PROVIDED RECORDS: Begin

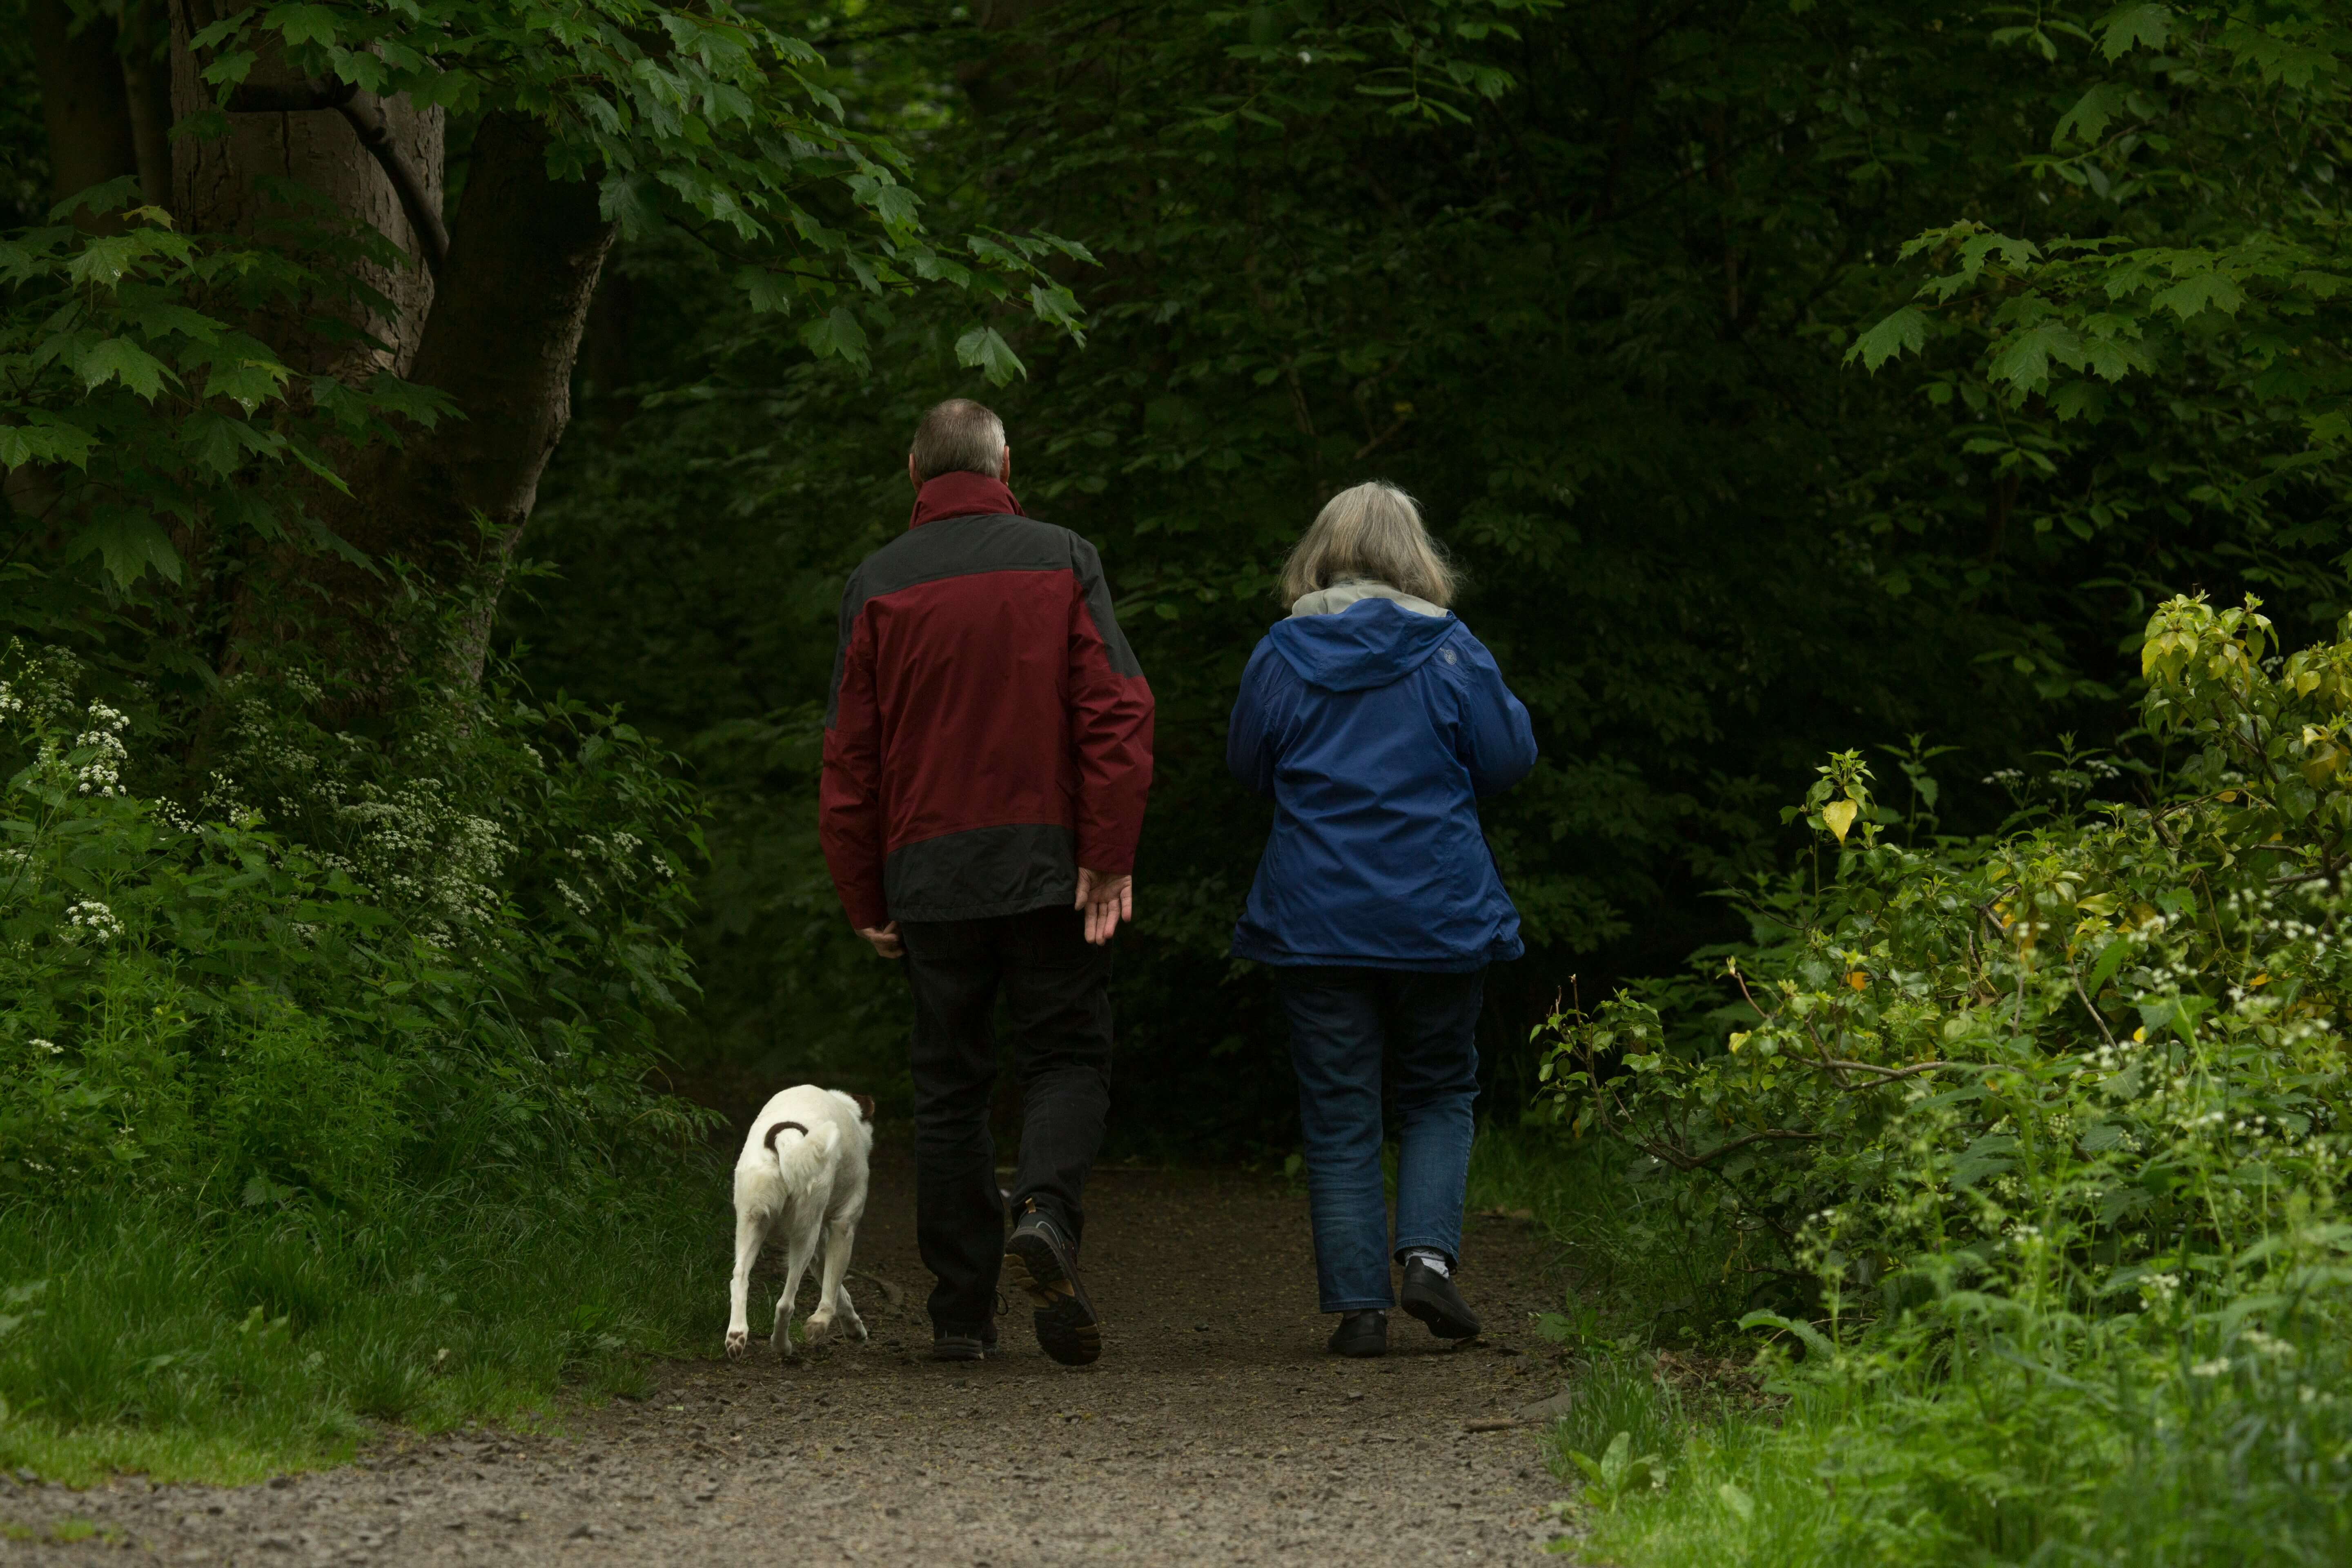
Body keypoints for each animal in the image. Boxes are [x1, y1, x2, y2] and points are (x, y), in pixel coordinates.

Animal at [724, 1086, 875, 1354]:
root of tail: (786, 1139)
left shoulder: (819, 1250)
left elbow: (840, 1293)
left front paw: (854, 1328)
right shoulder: (843, 1227)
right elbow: (831, 1292)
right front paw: (820, 1324)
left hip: (751, 1224)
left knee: (740, 1277)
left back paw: (737, 1336)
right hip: (805, 1234)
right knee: (785, 1304)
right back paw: (782, 1346)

PROVIDED RECORDS: End

[TASK STATEMENT] Give only the number of lines above holding "right".

[RESPONSE TO THE EXERCISE] 6